Unser finished eighth and ninth in 1966-67 and was finally ready to win a race. He started second in 1968 in the Rislone Special and blazed to victory in the then record speed of 152.882 mph. During the month, Andy and brother Vince Granatelli tried to hire him to drive one of the turbine cars, continually upping the ante to the point the money being offered was making his knees knock, but he stay true to car owner Bob Wilke and won the race. It changed his life.

"I went from a guy who had all the freedom in the world, driving for anybody I wanted to, to having that freedom go away," he said.

"I couldn't run sprint cars anymore. You'd win a sprint-car race, get $800 and the government would take 70 percent. I couldn't afford the risk. It made me famous. It made me a lot of money, because I worked at it."
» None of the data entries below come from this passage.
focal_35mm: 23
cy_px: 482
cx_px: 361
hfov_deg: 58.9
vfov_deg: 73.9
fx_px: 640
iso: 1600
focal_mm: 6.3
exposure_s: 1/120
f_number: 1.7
Unser drove his final sprint car race at Terre Haute, Ind., and remembers all the drivers from his era he had competed so fiercely with -- Mario Andretti, A.J. Foyt, Parnelli Jones, Roger McCluskey, etc. -- no longer were driving those cars. He decided it was time to leave, too.
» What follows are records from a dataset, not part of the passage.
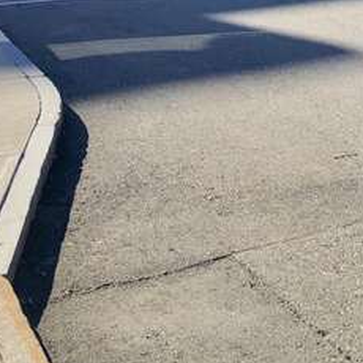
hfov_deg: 19.9
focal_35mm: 86
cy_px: -229
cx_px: 311
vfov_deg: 17.5
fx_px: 1020
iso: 20
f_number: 1.8
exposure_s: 1/1091
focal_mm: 3.99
Unser won again in the rain-shortened 1975 race driving for Dan Gurney. He moved on to the Roger Penske stable and added a third victory in the controversial 1981 race. That's the one where he was the winner on race day, but overnight USAC penalized him a lap for a violation of the blending rule then in effect and gave the race to Andretti the next morning.

After months of legal wrangling, the win was returned to Unser in October on a 2-1 vote by a special appeals panel.

"It was just a political thing," Unser said today. "The guy I was disappointed with out of the whole thing was Andretti for wanting something out of nothing. He was the best athlete I ever knew, and I don't know why he would want something for nothing."

That was Unser's final race as a driver. He returned the next year with young Mexican Josele Garza as possible protege. Bobby says it was the worse year he ever had in racing because Garza never had his heart in the sport.

Unser then moved to the television booth, first with CBS, next with NBC and eventually with ABC doing the "500." He hated the taped races where he would record voiceovers while watching a television screen. He brought Paul Page into the Indy booth and was paired with Sam Posey, who drove in the 1972 race. Bobby spent most of the race correcting Sam.

"Probably we were like oil and water," Unser said. "It wasn't hard to make Sam look bad. I would apologize during commercials. But Sam was a nice person, and we got along real well. But I just don't fit on TV."

Unser still broadcasts the two CART races in Canada for CBC. Bobby today is an aching 63 and peddling herbal pills for the senior set that, he says, help soothe arthritic pain, cure sleeplessness, provide energy and give the sagging memory a jolt. He takes all of them himself.

Looking back on his career, he concludes: "If I had a time machine, I would race more. As I look at that Tony Stewart, he's as good as any that has come down the road. I've got to admire a guy like that."